Your instructions:
The answer must reproduce the listing exactly, with every picture left out.

====================

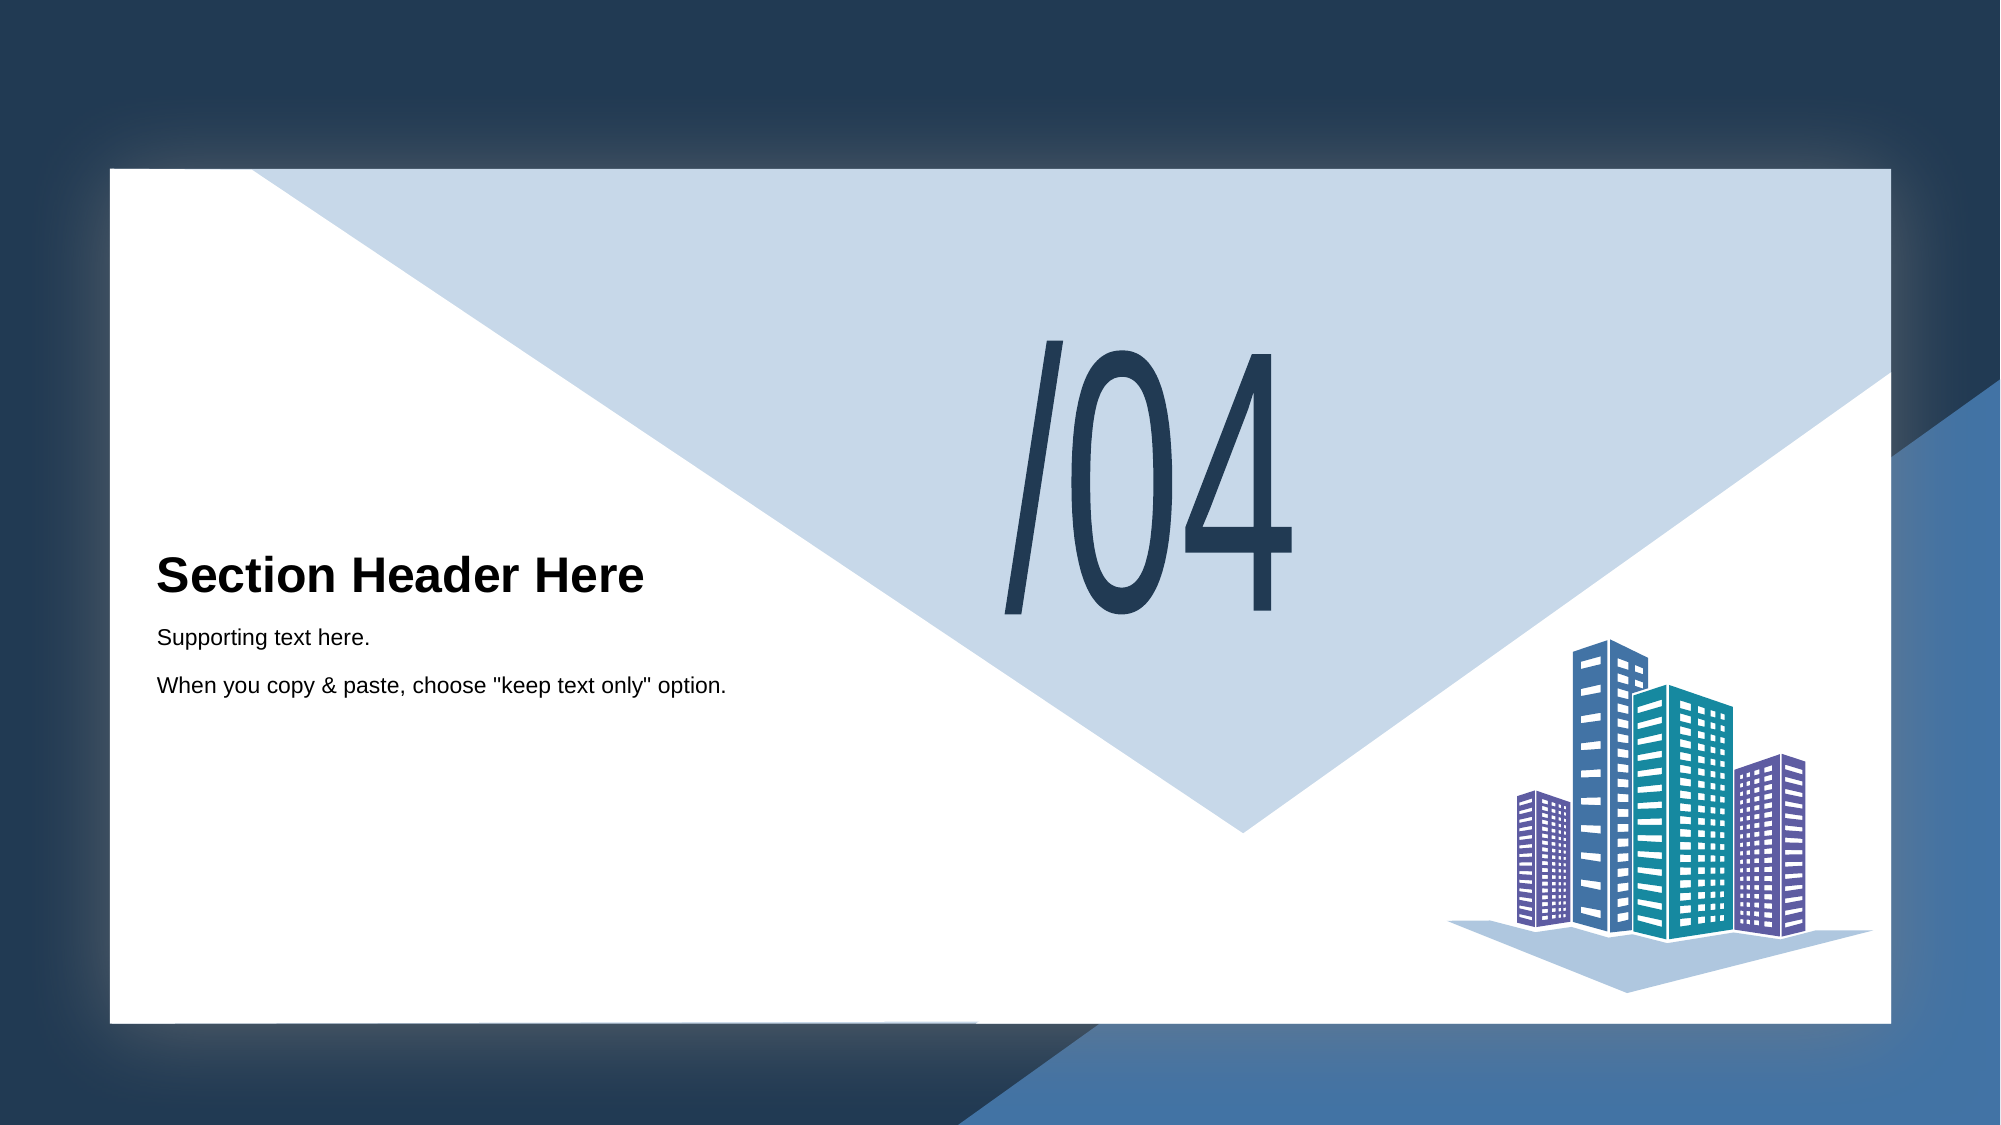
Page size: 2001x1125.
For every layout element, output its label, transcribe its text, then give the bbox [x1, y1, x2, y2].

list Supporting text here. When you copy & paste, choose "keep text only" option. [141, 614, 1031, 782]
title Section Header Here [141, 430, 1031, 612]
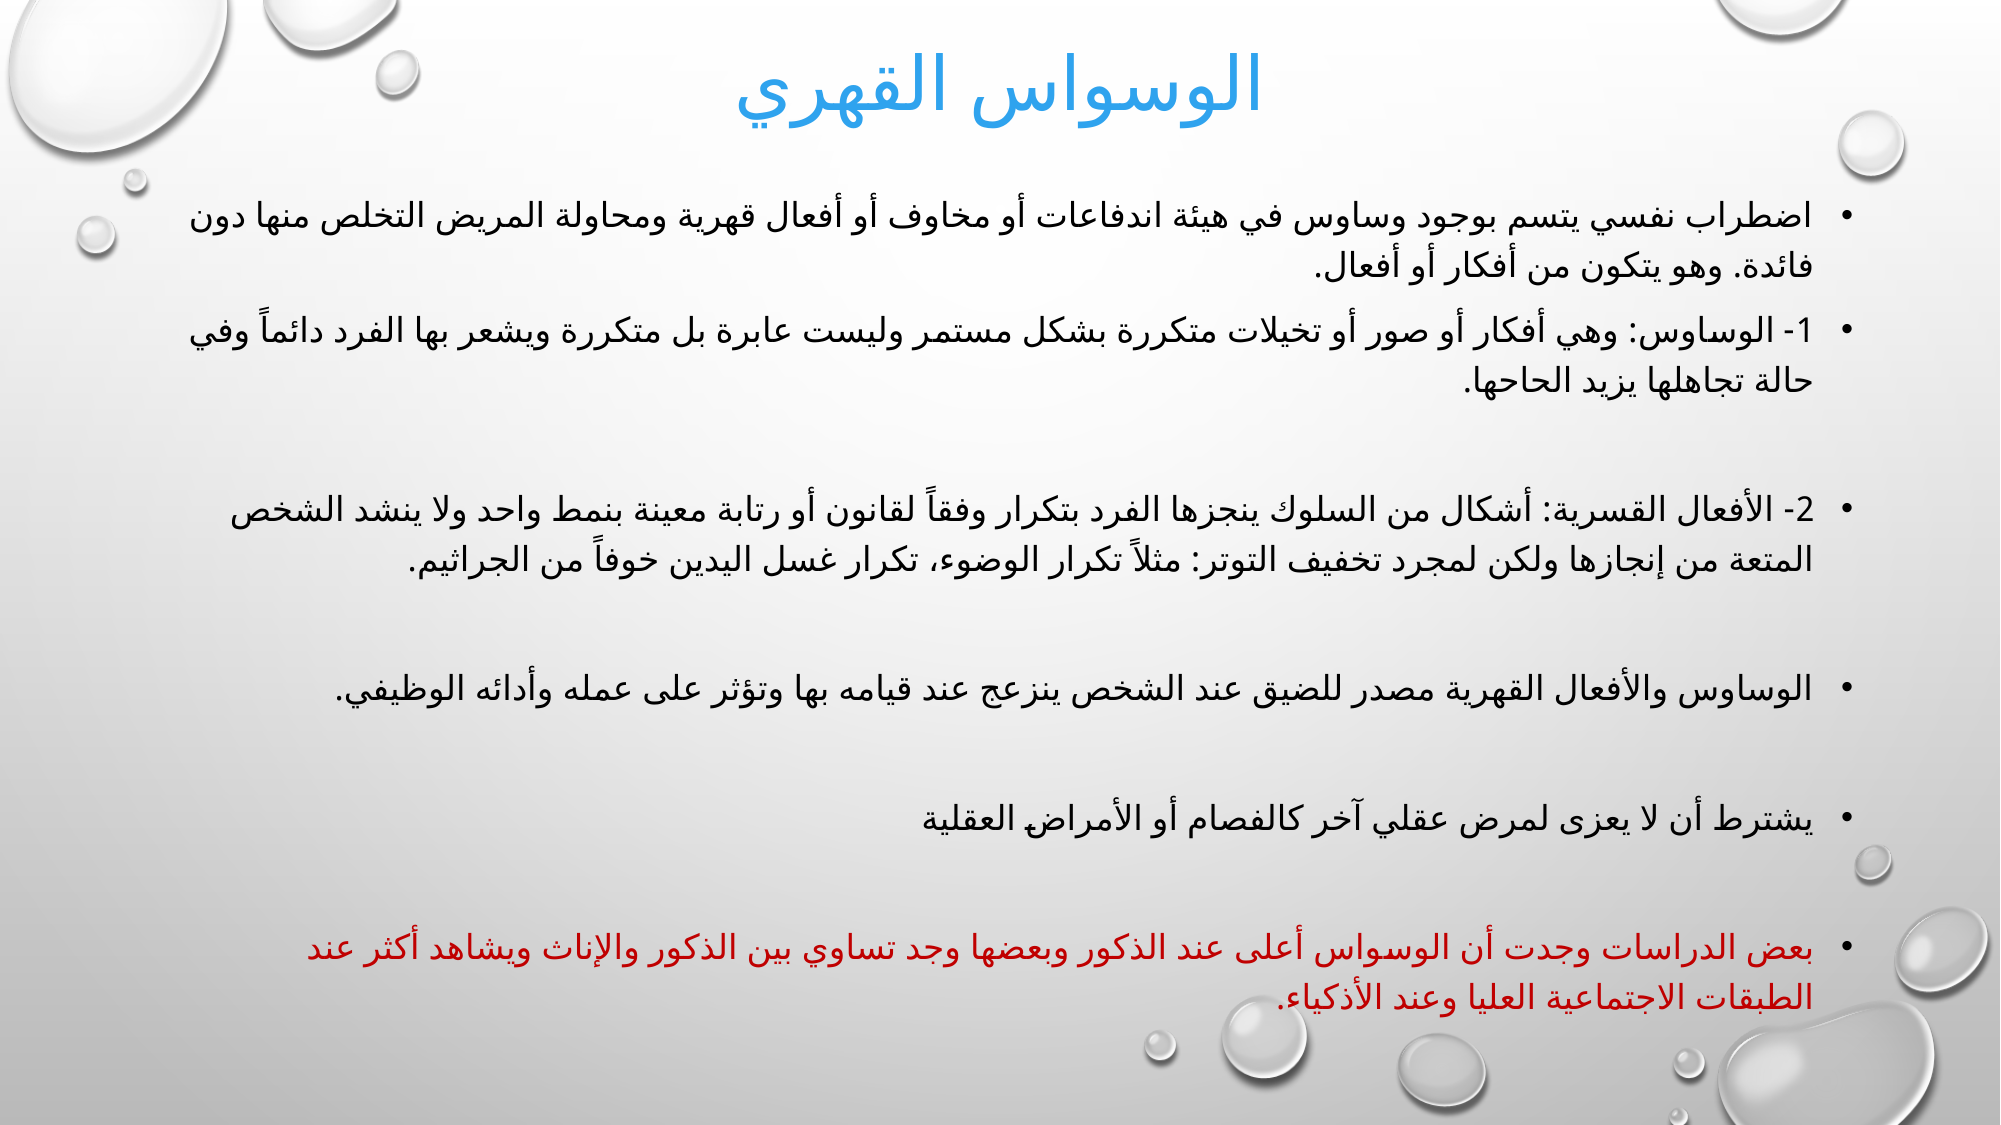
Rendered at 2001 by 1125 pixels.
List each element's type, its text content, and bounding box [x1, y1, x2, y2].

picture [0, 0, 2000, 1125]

====================

Answer box:
Page size: 2001x1125.
For every layout element, output its label, transcribe its text, then give the bbox [x1, y1, x2, y2].

list Supporting text here. When you copy & paste, choose "keep text only" option. [141, 614, 1031, 782]
title Section Header Here [141, 430, 1031, 612]
Rendered at 2001 by 1125 pixels.
List each element's type, its text content, and bounding box [x1, y1, x2, y2].

picture [0, 0, 2000, 1125]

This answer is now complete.